INSTRUCTIONS FOR THE TASK: Copy the classification lines of every row below word for word, leaving the pictures out.
###
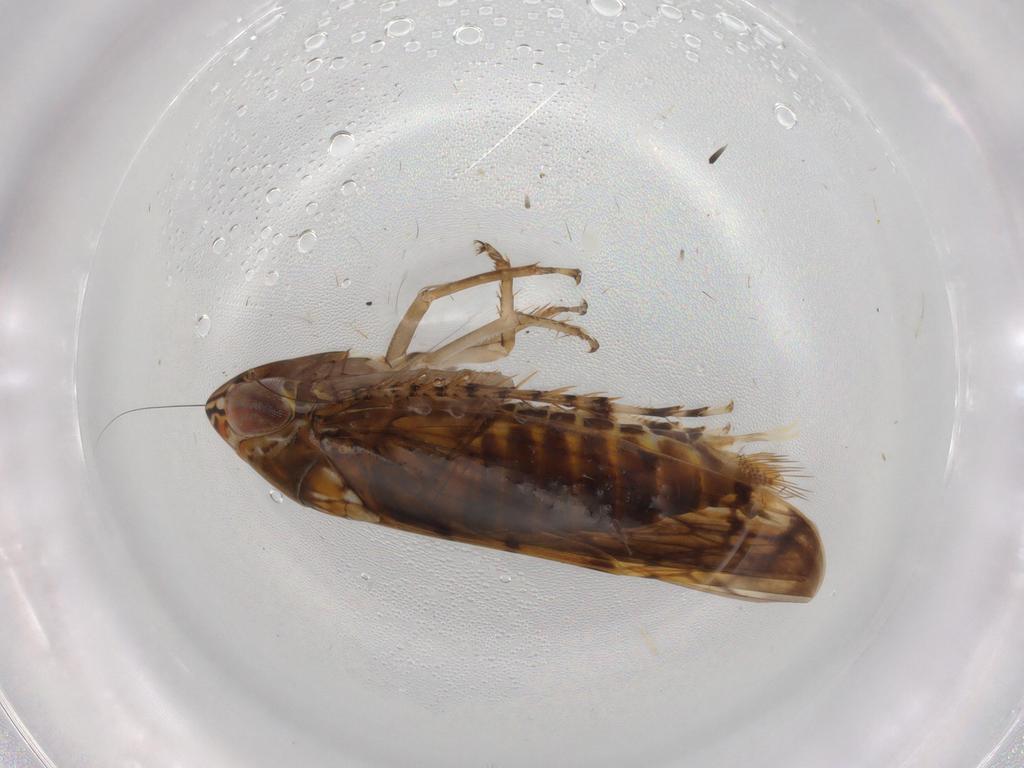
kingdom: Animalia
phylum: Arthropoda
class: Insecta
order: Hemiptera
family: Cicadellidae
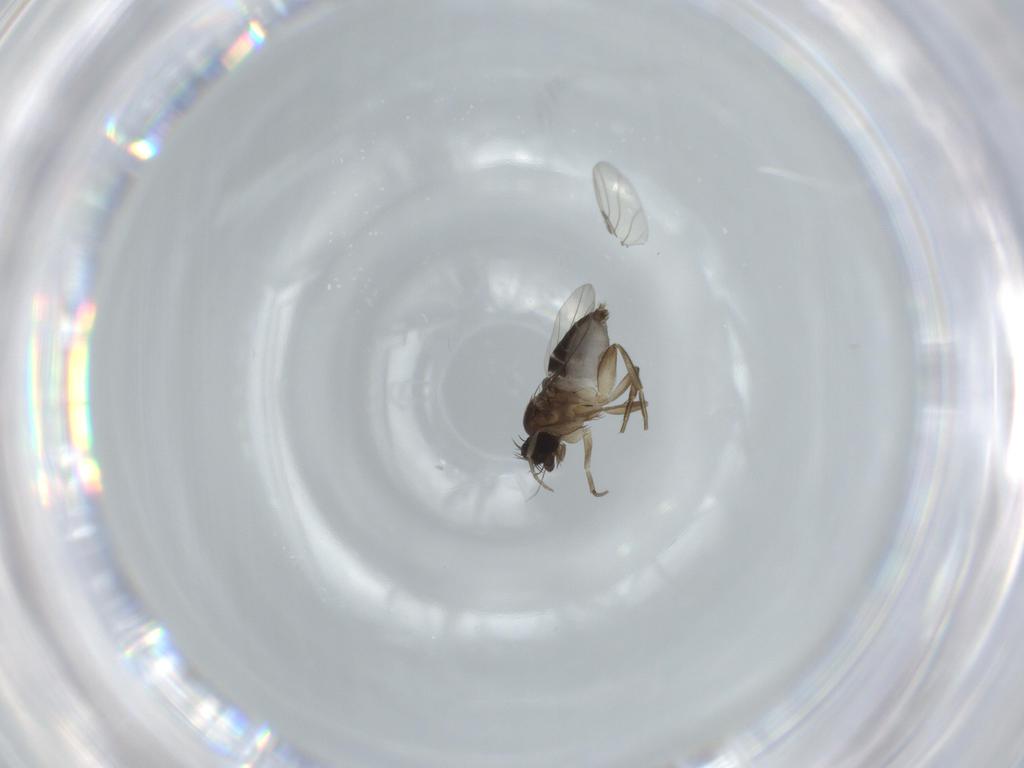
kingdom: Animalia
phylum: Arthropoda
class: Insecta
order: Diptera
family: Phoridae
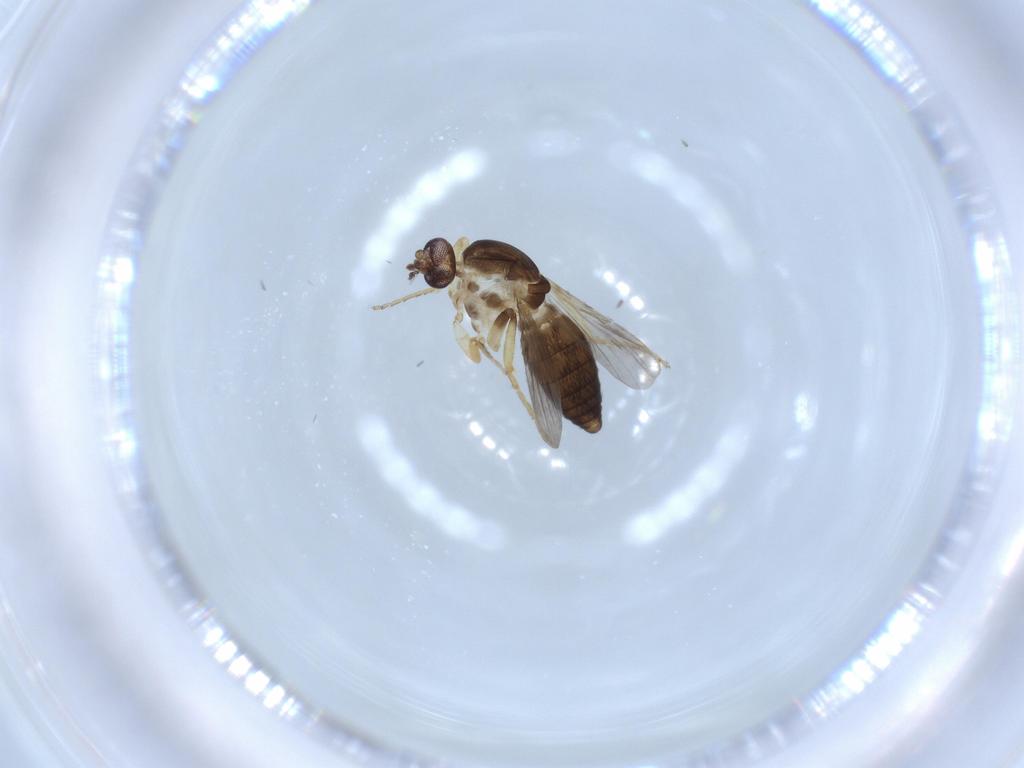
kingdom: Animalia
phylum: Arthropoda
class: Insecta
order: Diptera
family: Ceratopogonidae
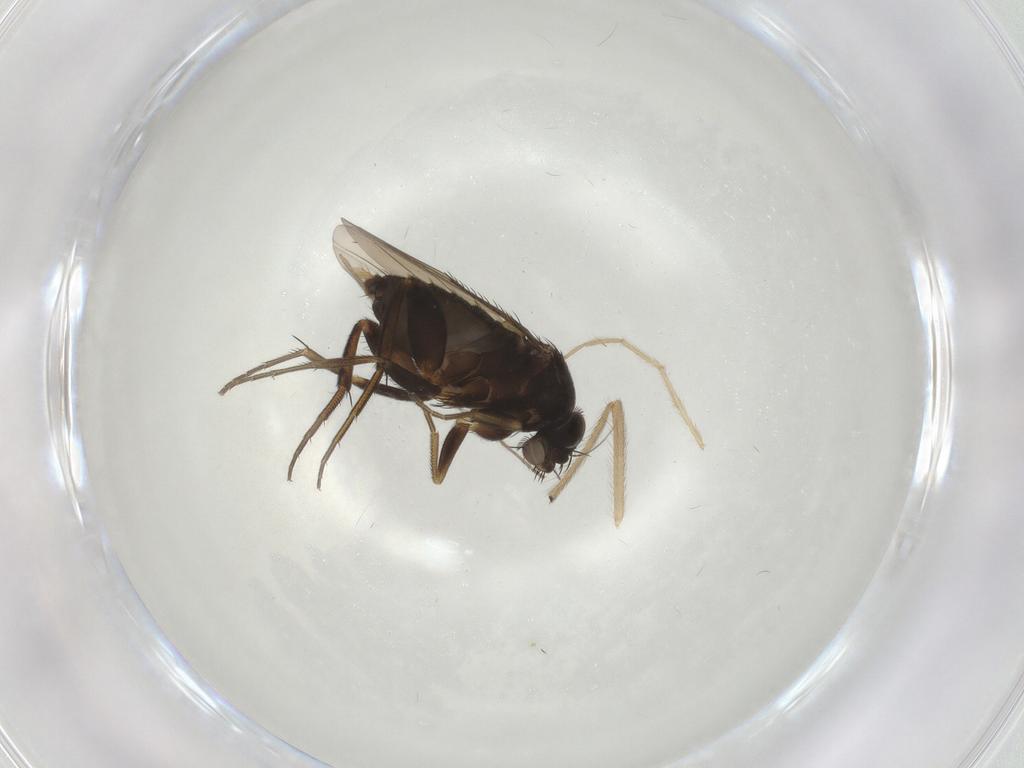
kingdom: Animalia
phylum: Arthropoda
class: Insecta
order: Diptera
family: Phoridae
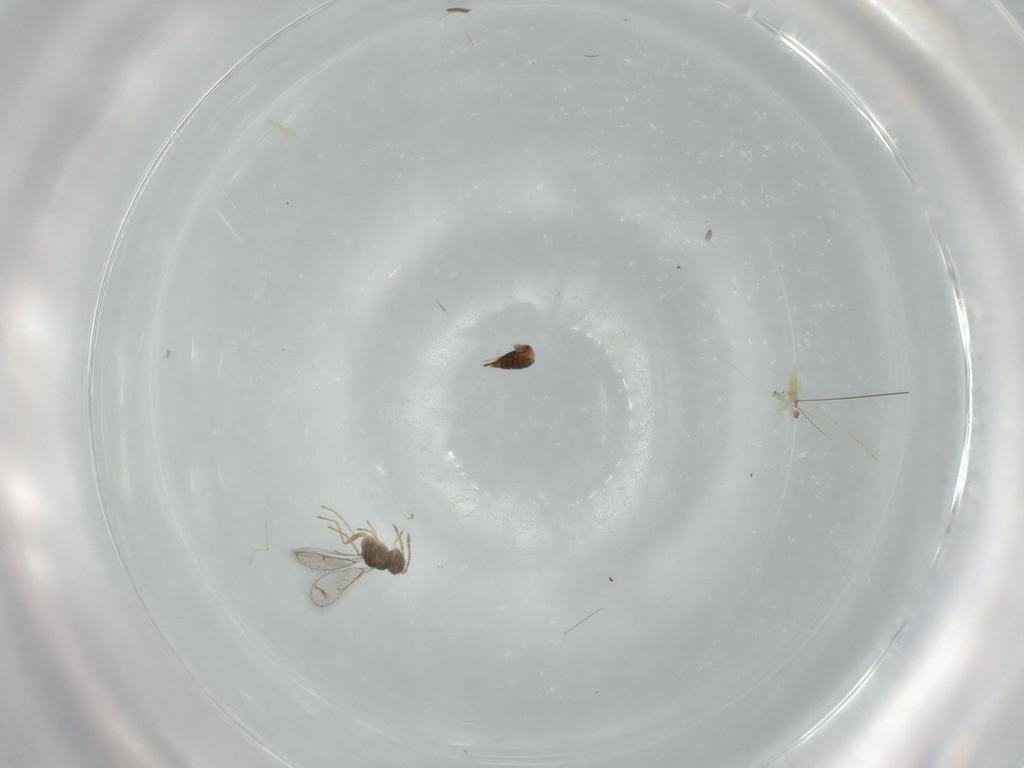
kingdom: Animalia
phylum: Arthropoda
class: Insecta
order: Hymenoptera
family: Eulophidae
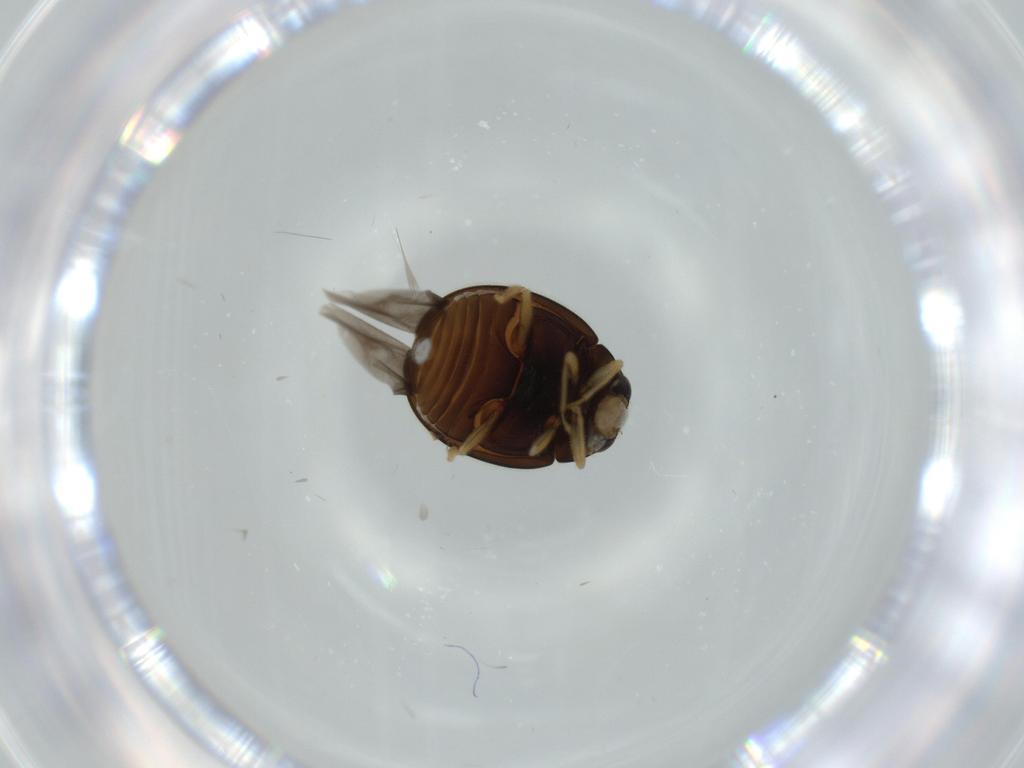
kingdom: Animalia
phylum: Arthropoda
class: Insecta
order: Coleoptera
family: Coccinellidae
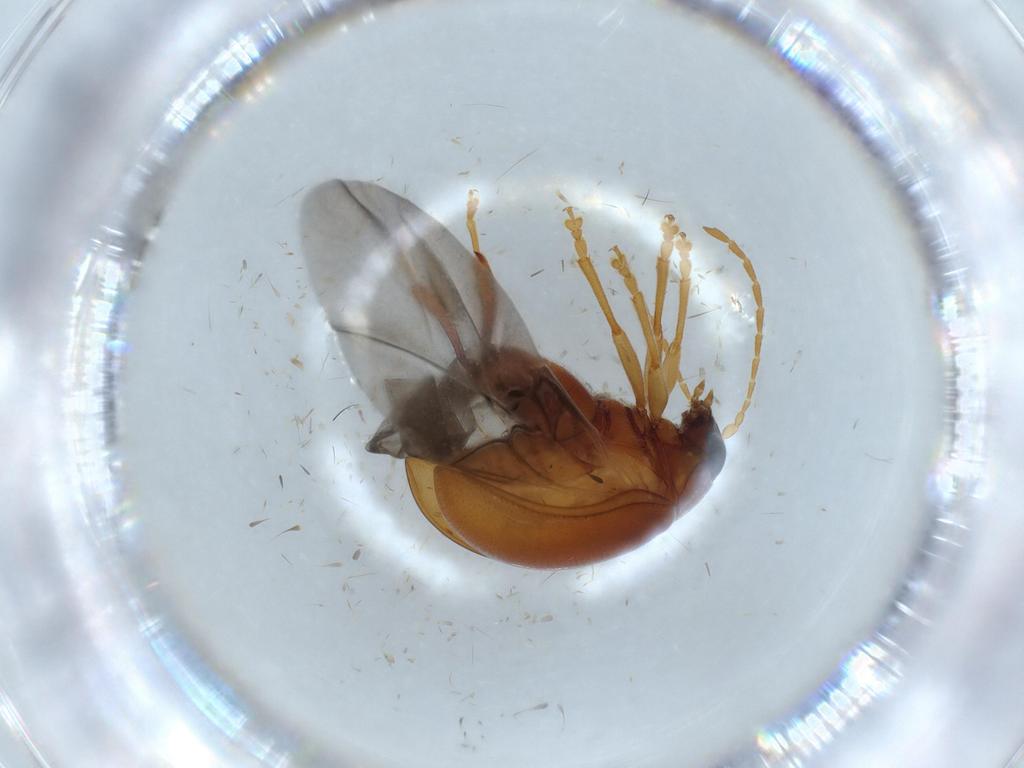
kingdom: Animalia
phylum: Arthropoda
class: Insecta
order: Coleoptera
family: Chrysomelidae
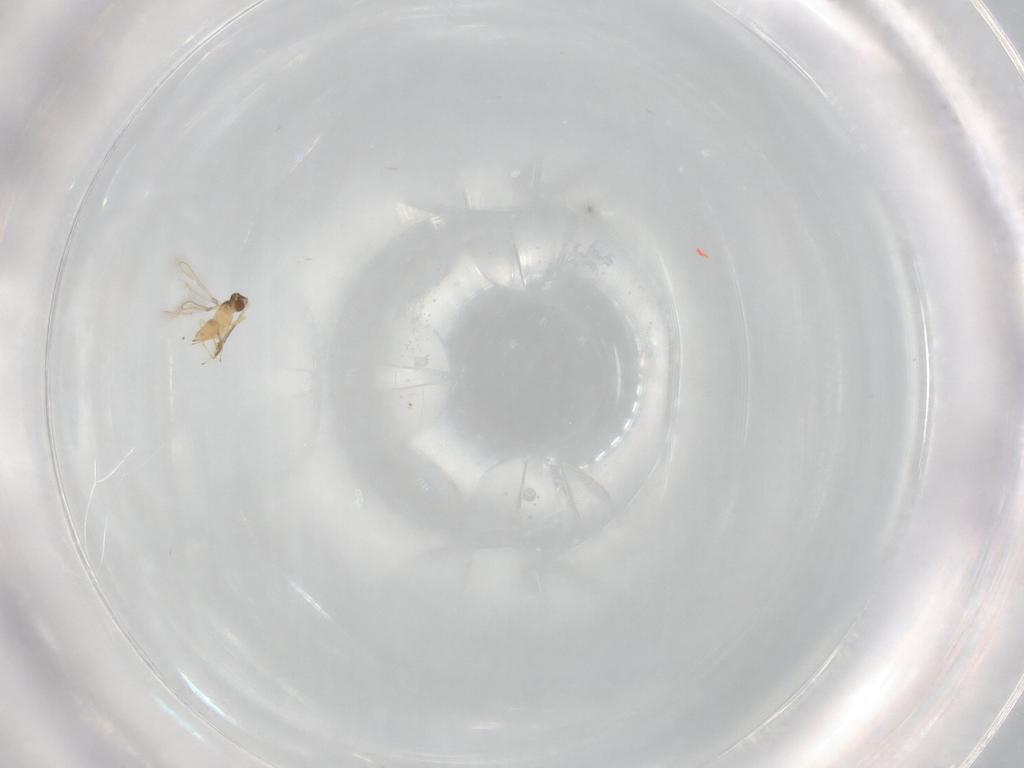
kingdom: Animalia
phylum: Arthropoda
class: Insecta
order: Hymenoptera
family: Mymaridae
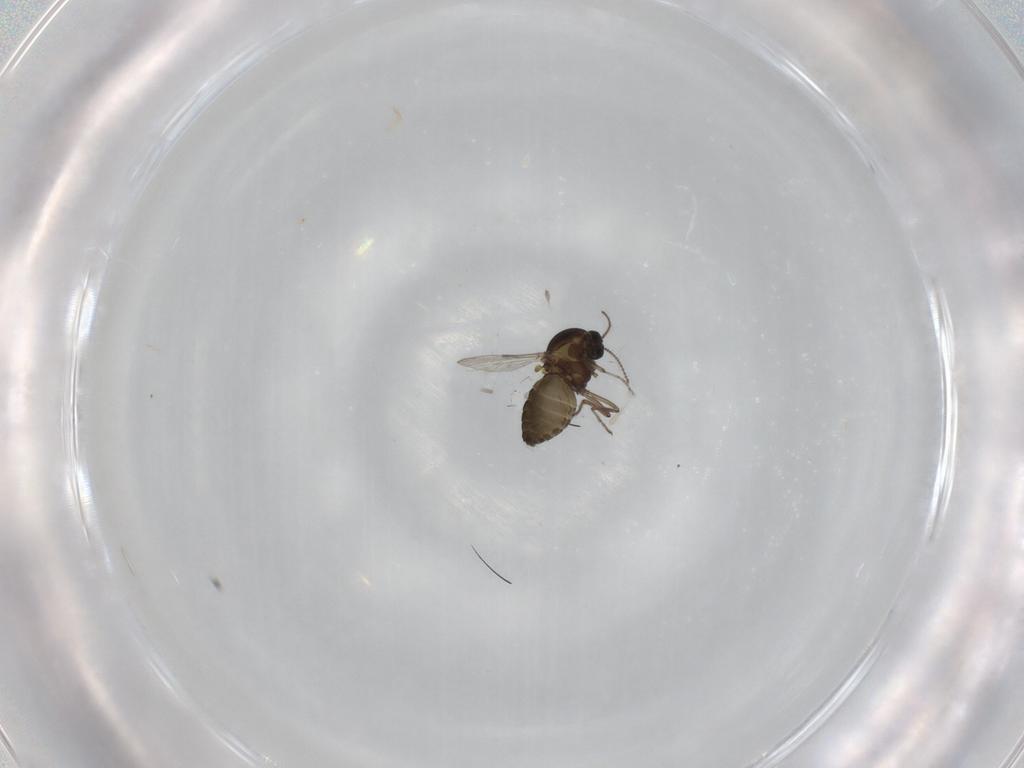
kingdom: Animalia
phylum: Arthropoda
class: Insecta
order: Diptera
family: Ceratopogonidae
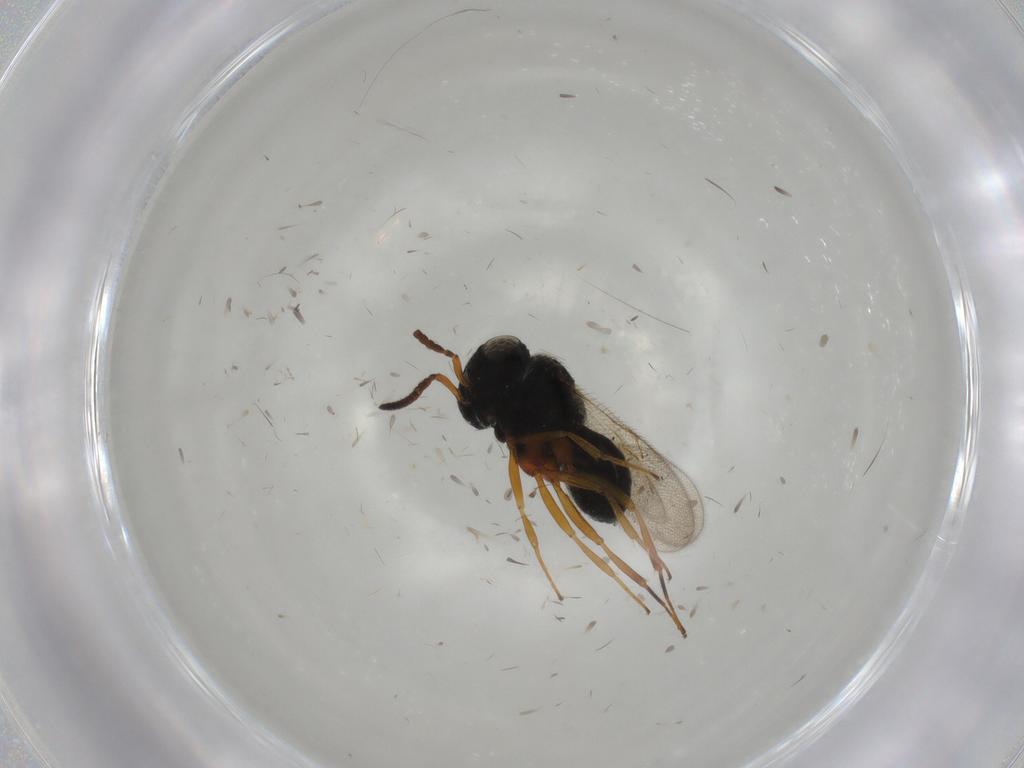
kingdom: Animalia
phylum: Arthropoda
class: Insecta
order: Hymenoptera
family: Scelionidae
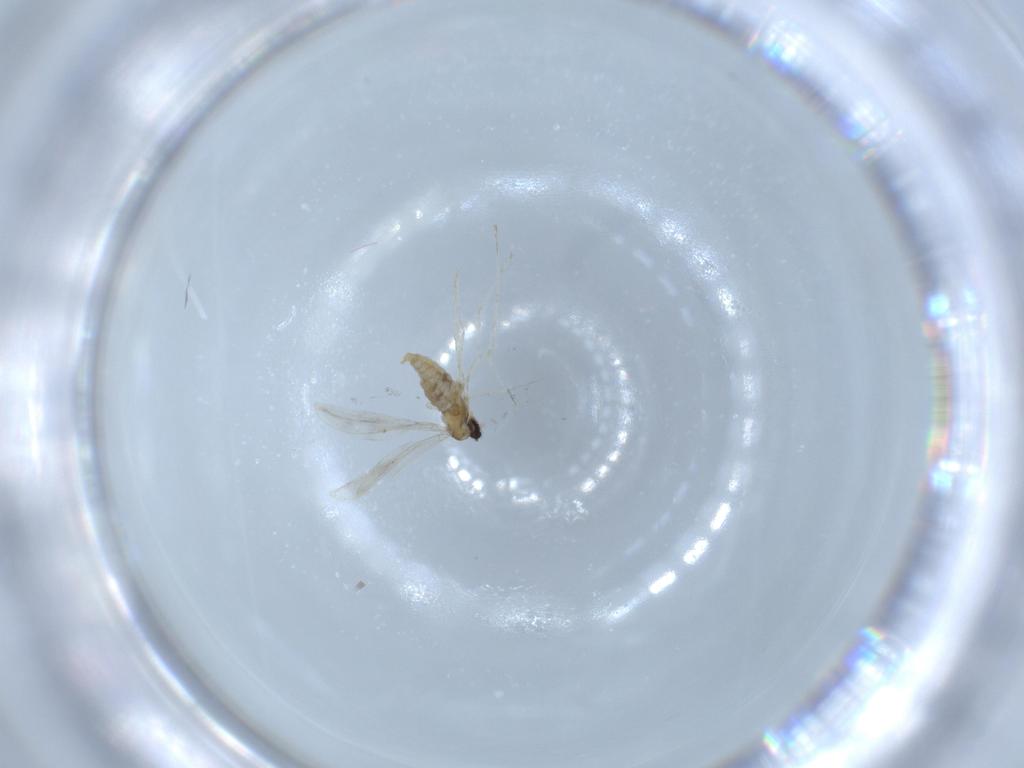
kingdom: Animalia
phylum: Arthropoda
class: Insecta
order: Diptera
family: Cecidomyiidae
###
TASK SOLUTION:
kingdom: Animalia
phylum: Arthropoda
class: Insecta
order: Hemiptera
family: Cicadellidae
kingdom: Animalia
phylum: Arthropoda
class: Insecta
order: Diptera
family: Phoridae
kingdom: Animalia
phylum: Arthropoda
class: Insecta
order: Diptera
family: Ceratopogonidae
kingdom: Animalia
phylum: Arthropoda
class: Insecta
order: Diptera
family: Phoridae
kingdom: Animalia
phylum: Arthropoda
class: Insecta
order: Hymenoptera
family: Eulophidae
kingdom: Animalia
phylum: Arthropoda
class: Insecta
order: Coleoptera
family: Coccinellidae
kingdom: Animalia
phylum: Arthropoda
class: Insecta
order: Coleoptera
family: Chrysomelidae
kingdom: Animalia
phylum: Arthropoda
class: Insecta
order: Hymenoptera
family: Mymaridae
kingdom: Animalia
phylum: Arthropoda
class: Insecta
order: Diptera
family: Ceratopogonidae
kingdom: Animalia
phylum: Arthropoda
class: Insecta
order: Hymenoptera
family: Scelionidae
kingdom: Animalia
phylum: Arthropoda
class: Insecta
order: Diptera
family: Cecidomyiidae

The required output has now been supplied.